# Work required
Every line below that has "github" in it should be copied.

# Dataset
= Beginning of Section =

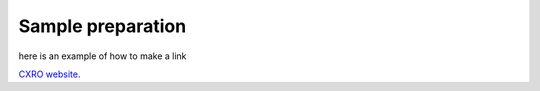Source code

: Sample preparation
==================

here is an example of how to make a link


`CXRO website <http://henke.lbl.gov/optical_constants/>`_.
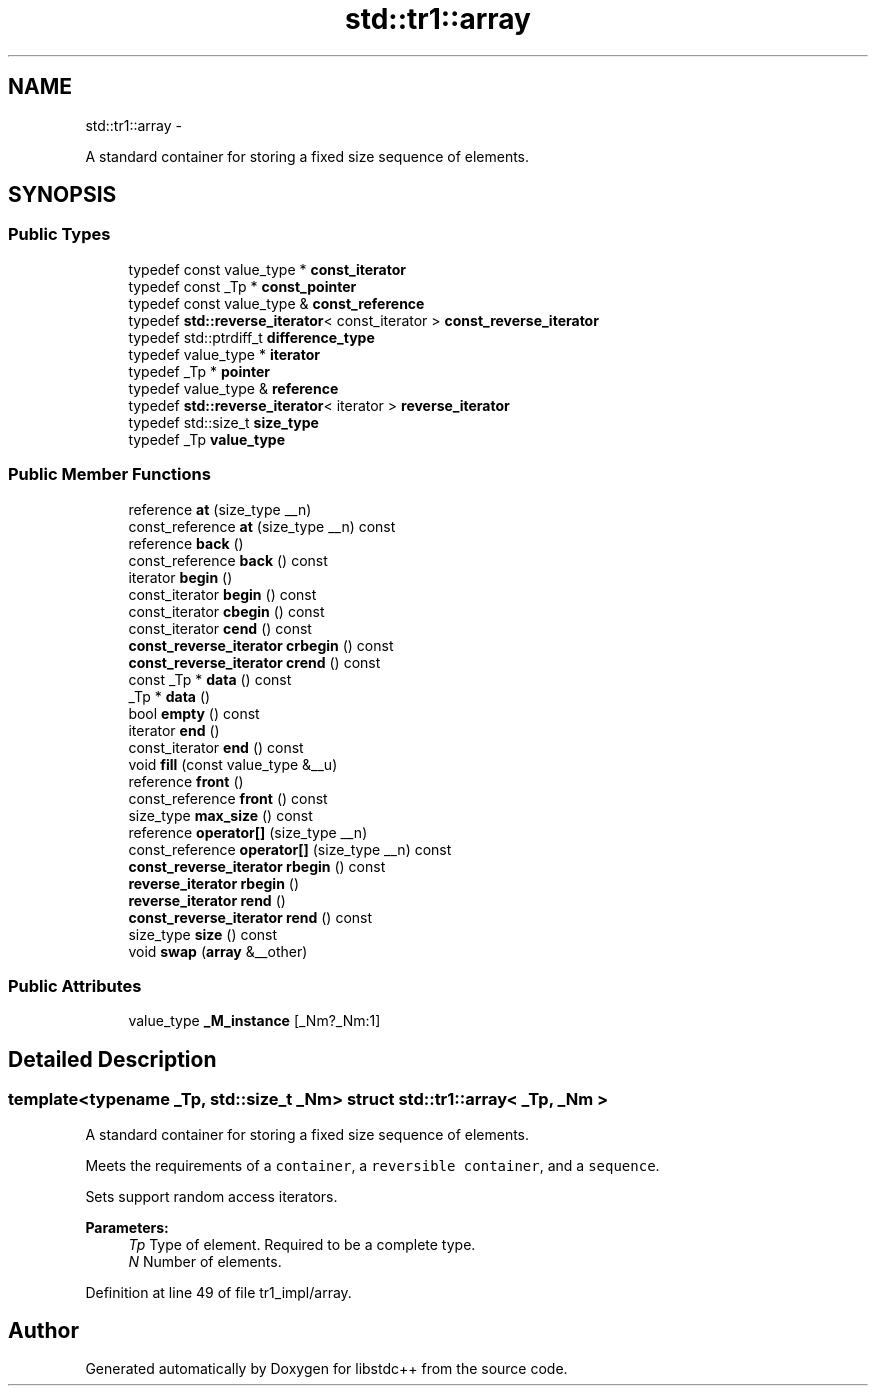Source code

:.TH "std::tr1::array" 3 "Sun Oct 10 2010" "libstdc++" \" -*- nroff -*-
.ad l
.nh
.SH NAME
std::tr1::array \- 
.PP
A standard container for storing a fixed size sequence of elements.  

.SH SYNOPSIS
.br
.PP
.SS "Public Types"

.in +1c
.ti -1c
.RI "typedef const value_type * \fBconst_iterator\fP"
.br
.ti -1c
.RI "typedef const _Tp * \fBconst_pointer\fP"
.br
.ti -1c
.RI "typedef const value_type & \fBconst_reference\fP"
.br
.ti -1c
.RI "typedef \fBstd::reverse_iterator\fP< const_iterator > \fBconst_reverse_iterator\fP"
.br
.ti -1c
.RI "typedef std::ptrdiff_t \fBdifference_type\fP"
.br
.ti -1c
.RI "typedef value_type * \fBiterator\fP"
.br
.ti -1c
.RI "typedef _Tp * \fBpointer\fP"
.br
.ti -1c
.RI "typedef value_type & \fBreference\fP"
.br
.ti -1c
.RI "typedef \fBstd::reverse_iterator\fP< iterator > \fBreverse_iterator\fP"
.br
.ti -1c
.RI "typedef std::size_t \fBsize_type\fP"
.br
.ti -1c
.RI "typedef _Tp \fBvalue_type\fP"
.br
.in -1c
.SS "Public Member Functions"

.in +1c
.ti -1c
.RI "reference \fBat\fP (size_type __n)"
.br
.ti -1c
.RI "const_reference \fBat\fP (size_type __n) const "
.br
.ti -1c
.RI "reference \fBback\fP ()"
.br
.ti -1c
.RI "const_reference \fBback\fP () const "
.br
.ti -1c
.RI "iterator \fBbegin\fP ()"
.br
.ti -1c
.RI "const_iterator \fBbegin\fP () const "
.br
.ti -1c
.RI "const_iterator \fBcbegin\fP () const "
.br
.ti -1c
.RI "const_iterator \fBcend\fP () const "
.br
.ti -1c
.RI "\fBconst_reverse_iterator\fP \fBcrbegin\fP () const "
.br
.ti -1c
.RI "\fBconst_reverse_iterator\fP \fBcrend\fP () const "
.br
.ti -1c
.RI "const _Tp * \fBdata\fP () const "
.br
.ti -1c
.RI "_Tp * \fBdata\fP ()"
.br
.ti -1c
.RI "bool \fBempty\fP () const "
.br
.ti -1c
.RI "iterator \fBend\fP ()"
.br
.ti -1c
.RI "const_iterator \fBend\fP () const "
.br
.ti -1c
.RI "void \fBfill\fP (const value_type &__u)"
.br
.ti -1c
.RI "reference \fBfront\fP ()"
.br
.ti -1c
.RI "const_reference \fBfront\fP () const "
.br
.ti -1c
.RI "size_type \fBmax_size\fP () const "
.br
.ti -1c
.RI "reference \fBoperator[]\fP (size_type __n)"
.br
.ti -1c
.RI "const_reference \fBoperator[]\fP (size_type __n) const "
.br
.ti -1c
.RI "\fBconst_reverse_iterator\fP \fBrbegin\fP () const "
.br
.ti -1c
.RI "\fBreverse_iterator\fP \fBrbegin\fP ()"
.br
.ti -1c
.RI "\fBreverse_iterator\fP \fBrend\fP ()"
.br
.ti -1c
.RI "\fBconst_reverse_iterator\fP \fBrend\fP () const "
.br
.ti -1c
.RI "size_type \fBsize\fP () const "
.br
.ti -1c
.RI "void \fBswap\fP (\fBarray\fP &__other)"
.br
.in -1c
.SS "Public Attributes"

.in +1c
.ti -1c
.RI "value_type \fB_M_instance\fP [_Nm?_Nm:1]"
.br
.in -1c
.SH "Detailed Description"
.PP 

.SS "template<typename _Tp, std::size_t _Nm> struct std::tr1::array< _Tp, _Nm >"
A standard container for storing a fixed size sequence of elements. 

Meets the requirements of a \fCcontainer\fP, a \fCreversible container\fP, and a \fCsequence\fP.
.PP
Sets support random access iterators.
.PP
\fBParameters:\fP
.RS 4
\fITp\fP Type of element. Required to be a complete type. 
.br
\fIN\fP Number of elements. 
.RE
.PP

.PP
Definition at line 49 of file tr1_impl/array.

.SH "Author"
.PP 
Generated automatically by Doxygen for libstdc++ from the source code.
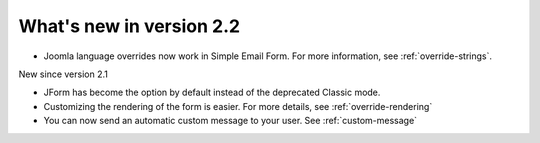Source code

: .. _WhatsNewAnchor:

What's new in version 2.2
=========================

* Joomla language overrides now work in Simple Email Form. For more information, see :ref:`override-strings`.


New since version 2.1

* JForm has become the option by default instead of the deprecated Classic mode.

* Customizing the rendering of the form is easier. For more details, see :ref:`override-rendering`

* You can now send an automatic custom message to your user. See :ref:`custom-message`
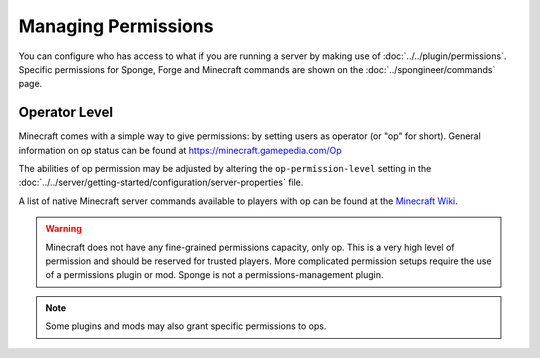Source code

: ====================
Managing Permissions
====================

You can configure who has access to what if you are running a server by making use of :doc:`../../plugin/permissions`.
Specific permissions for Sponge, Forge and Minecraft commands are shown on the :doc:`../spongineer/commands` page.


Operator Level
==============

Minecraft comes with a simple way to give permissions: by setting users as operator (or "op" for short). General
information on op status can be found at https://minecraft.gamepedia.com/Op

The abilities of op permission may be adjusted by altering the ``op-permission-level`` setting in the
:doc:`../../server/getting-started/configuration/server-properties` file.


A list of native Minecraft server commands available to players with op can be found at the `Minecraft Wiki
<https://minecraft.gamepedia.com/Commands#Summary_of_commands>`_.


.. warning::
   Minecraft does not have any fine-grained permissions capacity, only op. This is a very high level of permission and
   should be reserved for trusted players. More complicated permission setups require the use of a permissions plugin
   or mod. Sponge is not a permissions-management plugin.


.. note::
   Some plugins and mods may also grant specific permissions to ops.
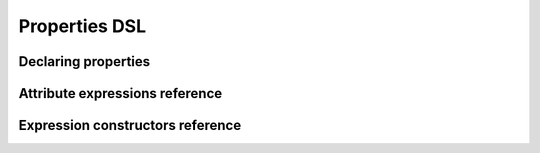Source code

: **************
Properties DSL
**************

.. todo::

    Explain what is the properties DSL and why it exists.


Declaring properties
====================

.. todo::

    Describe how to use ``Property`` or ``langkit_property`` to create AST node
    properties.


Attribute expressions reference
===============================

.. auto-properties-dsl:: attr

Expression constructors reference
=================================

.. auto-properties-dsl:: cls
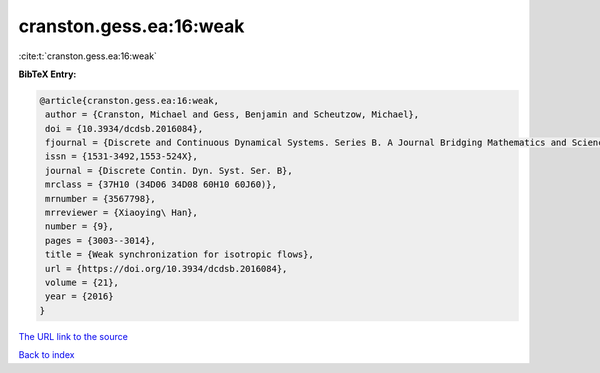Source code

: cranston.gess.ea:16:weak
========================

:cite:t:`cranston.gess.ea:16:weak`

**BibTeX Entry:**

.. code-block:: bibtex

   @article{cranston.gess.ea:16:weak,
    author = {Cranston, Michael and Gess, Benjamin and Scheutzow, Michael},
    doi = {10.3934/dcdsb.2016084},
    fjournal = {Discrete and Continuous Dynamical Systems. Series B. A Journal Bridging Mathematics and Sciences},
    issn = {1531-3492,1553-524X},
    journal = {Discrete Contin. Dyn. Syst. Ser. B},
    mrclass = {37H10 (34D06 34D08 60H10 60J60)},
    mrnumber = {3567798},
    mrreviewer = {Xiaoying\ Han},
    number = {9},
    pages = {3003--3014},
    title = {Weak synchronization for isotropic flows},
    url = {https://doi.org/10.3934/dcdsb.2016084},
    volume = {21},
    year = {2016}
   }
`The URL link to the source <ttps://doi.org/10.3934/dcdsb.2016084}>`_


`Back to index <../By-Cite-Keys.html>`_
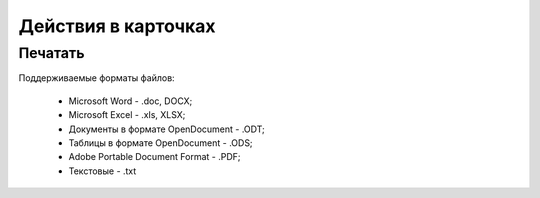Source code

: Действия в карточках
=====================

Печатать
--------

Поддерживаемые форматы файлов:

    - Microsoft Word - .doc, DOCX;
    - Microsoft Excel - .xls, XLSX;
    - Документы в формате OpenDocument - .ODT;
    - Таблицы в формате OpenDocument - .ODS;
    - Adobe Portable Document Format - .PDF;
    - Текстовые - .txt

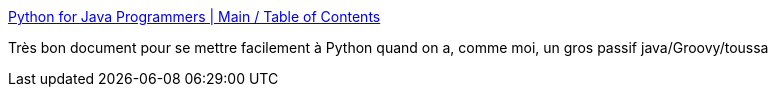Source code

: :jbake-type: post
:jbake-status: published
:jbake-title: Python for Java Programmers | Main / Table of Contents
:jbake-tags: programming,tutorial,documentation,python,_mois_févr.,_année_2016
:jbake-date: 2016-02-17
:jbake-depth: ../
:jbake-uri: shaarli/1455703322000.adoc
:jbake-source: https://nicolas-delsaux.hd.free.fr/Shaarli?searchterm=http%3A%2F%2Fpython4java.necaiseweb.org%2FMain%2FTableOfContents&searchtags=programming+tutorial+documentation+python+_mois_f%C3%A9vr.+_ann%C3%A9e_2016
:jbake-style: shaarli

http://python4java.necaiseweb.org/Main/TableOfContents[Python for Java Programmers | Main / Table of Contents]

Très bon document pour se mettre facilement à Python quand on a, comme moi, un gros passif java/Groovy/toussa
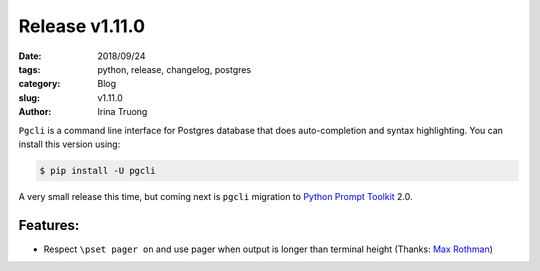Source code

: Release v1.11.0
###############

:date: 2018/09/24
:tags: python, release, changelog, postgres
:category: Blog
:slug: v1.11.0
:author: Irina Truong

``Pgcli`` is a command line interface for Postgres database that does
auto-completion and syntax highlighting. You can install this version using:

.. code:: bash

   $ pip install -U pgcli

A very small release this time, but coming next is ``pgcli`` migration to `Python Prompt Toolkit`_ 2.0.

Features:
---------

* Respect ``\pset pager on`` and use pager when output is longer than terminal height (Thanks: `Max Rothman`_)

.. _`Max Rothman`: https://github.com/maxrothman
.. _`Python Prompt Toolkit`: https://github.com/jonathanslenders/python-prompt-toolkit
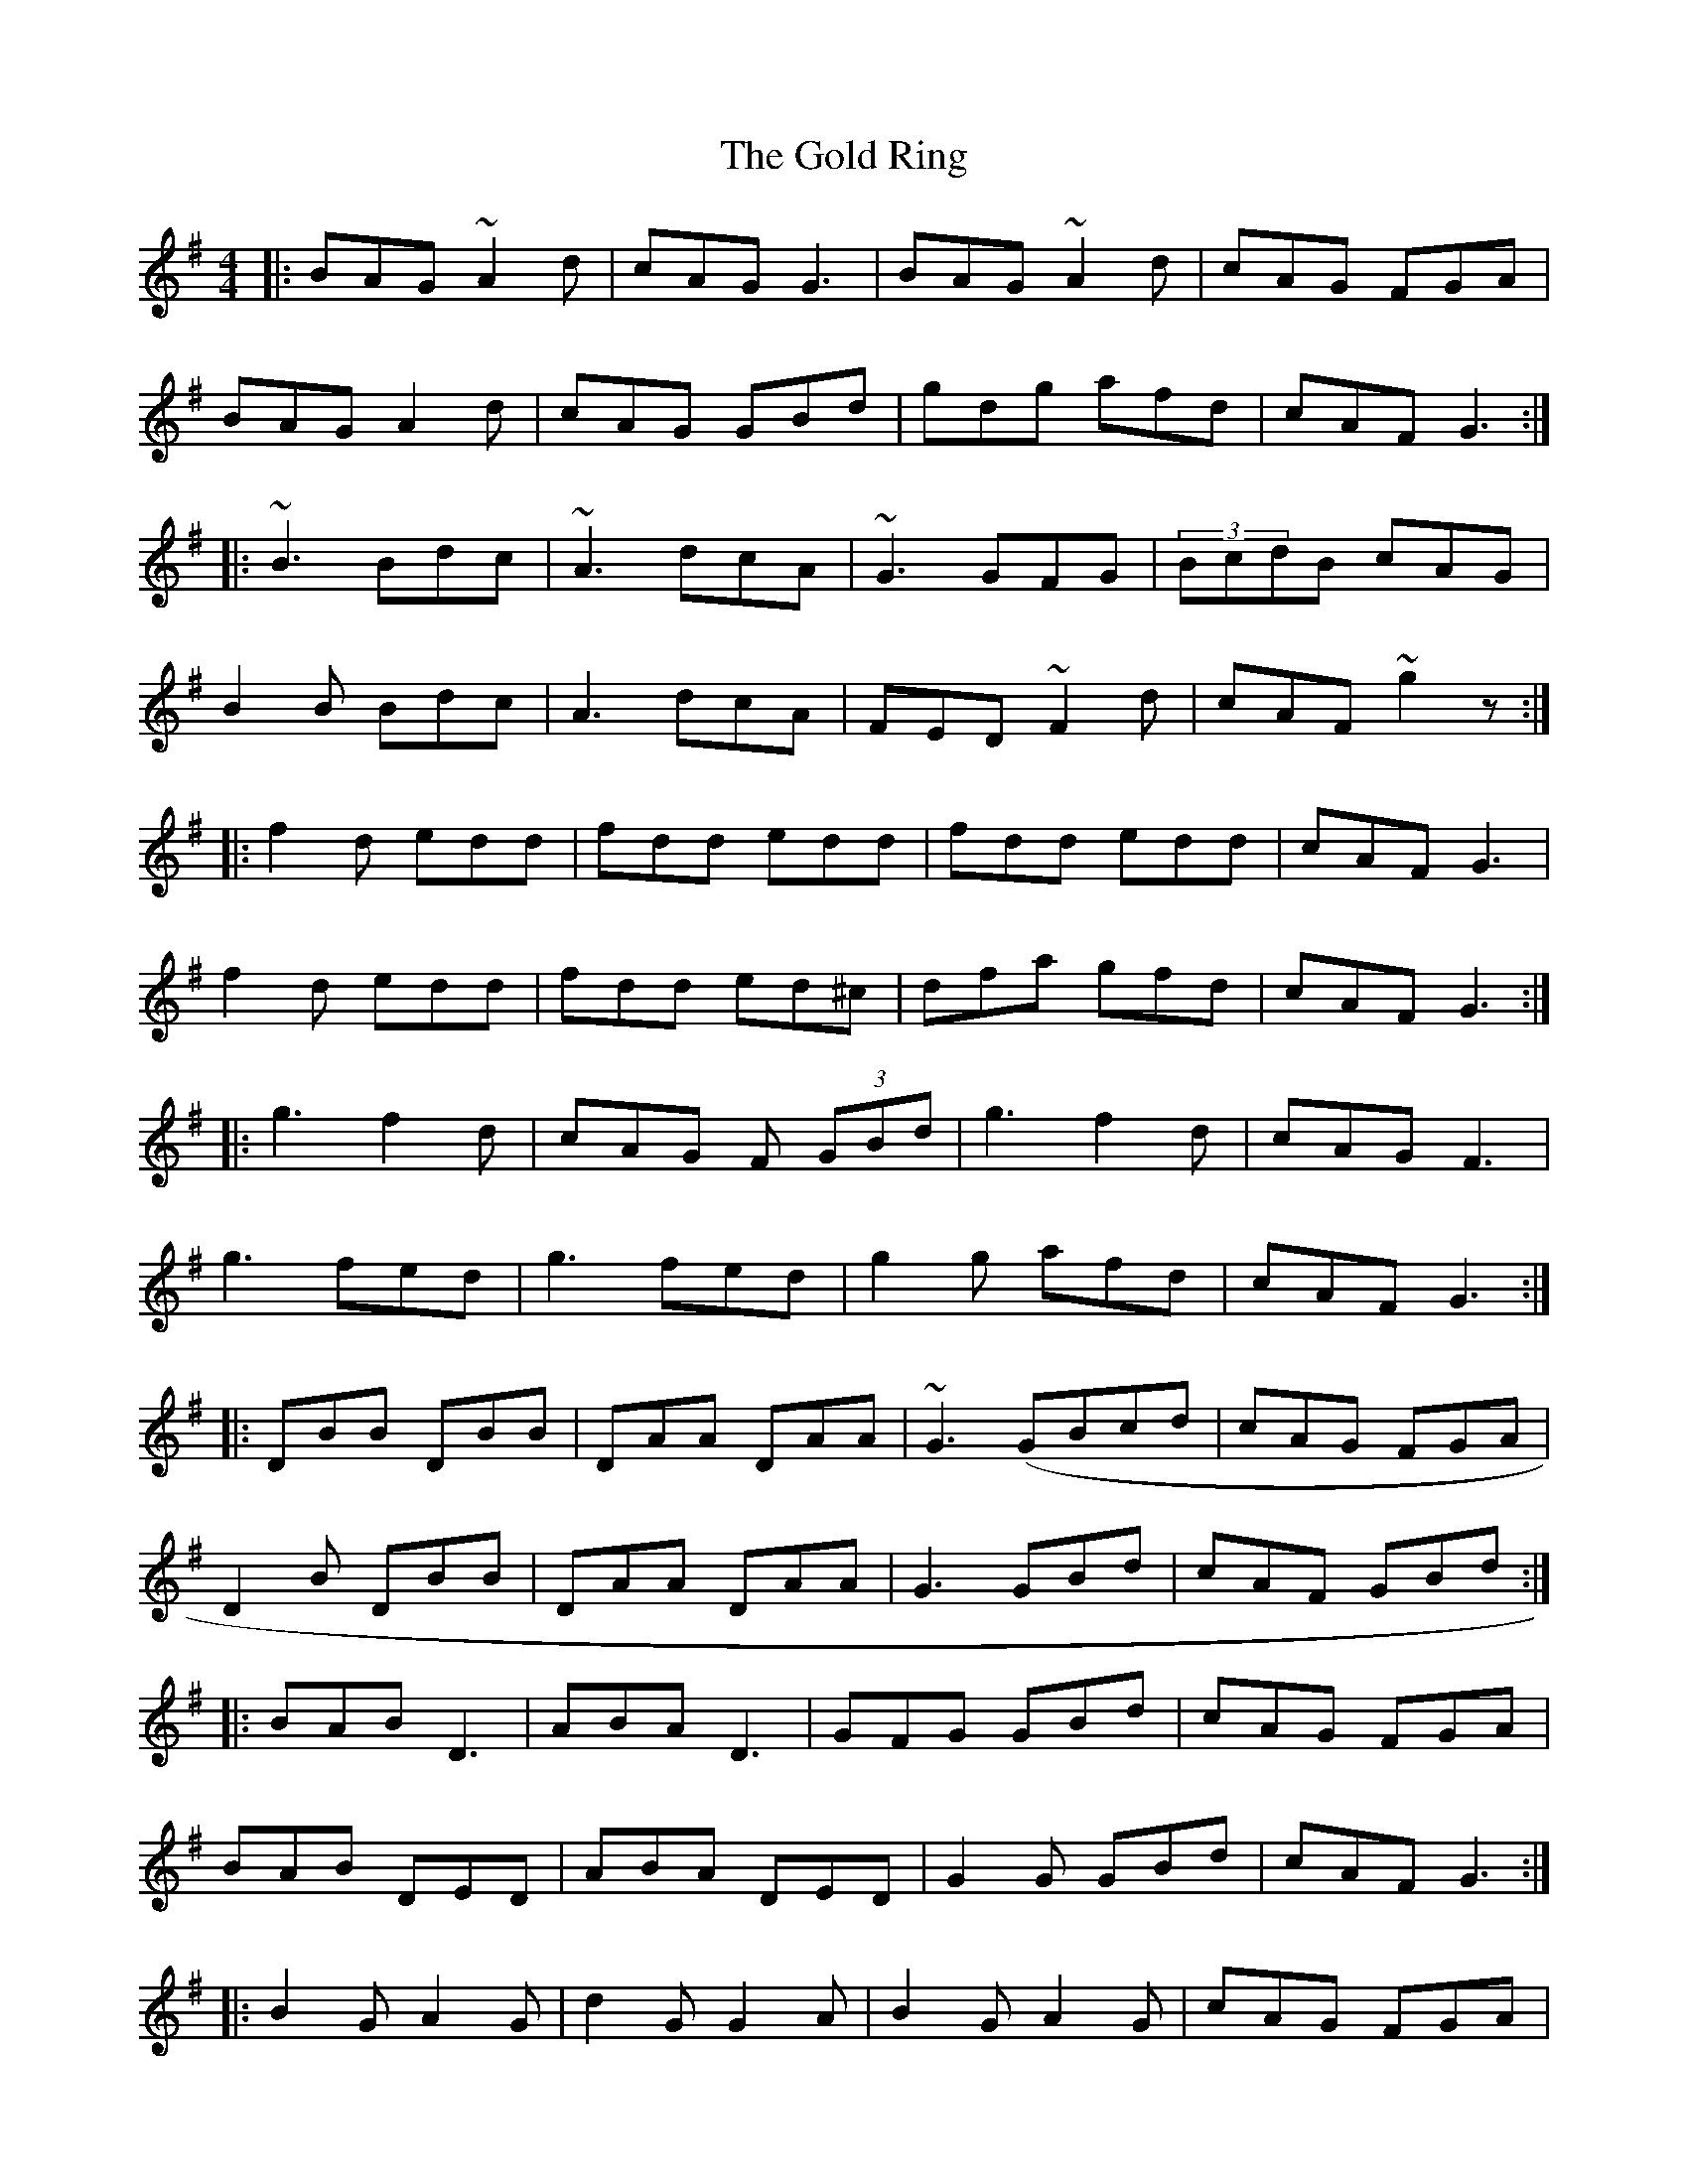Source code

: X: 1
T: The Gold Ring
N: Played by Pat Higgins
R: jig
M: 4/4
L: 1/8
K: Gmaj
|:BAG ~A2d | cAG G3 | BAG ~A2 d | cAG FGA|
BAG A2d | cAG GBd | gdg afd|cAF G3:|
|: ~B3 Bdc| ~A3 dcA| ~G3 GFG| (3BcdB cAG |
B2B Bdc | A3 dcA | FED ~F2d|cAF ~g2 z:|
|: f2d edd| fdd edd| fdd edd|cAF G3|
f2 d edd | fdd ed^c | dfa gfd | cAF G3:|
|:g3 f2d | cAG F (3GBd| g3 f2d | cAG F3|
g3 fed| g3 fed | g2 g afd | cAF G3:|
|:DBB DBB | DAA DAA | ~G3 (GBcd | cAG FGA|
D2B DBB | DAA DAA |G3 GBd | cAF GBd :|
|:BAB D3|ABA D3|GFG GBd|cAG FGA|
BAB DED|ABA DED|G2G GBd|cAF G3:|
|:B2G A2G|d2G G2A|B2G A2G|cAG FGA|
BAG AGF|GFE FED|~g3 fed|cAF G2A:|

= End of Section =

# Answer section
.. _`Max Rothman`: https://github.com/maxrothman
.. _`Python Prompt Toolkit`: https://github.com/jonathanslenders/python-prompt-toolkit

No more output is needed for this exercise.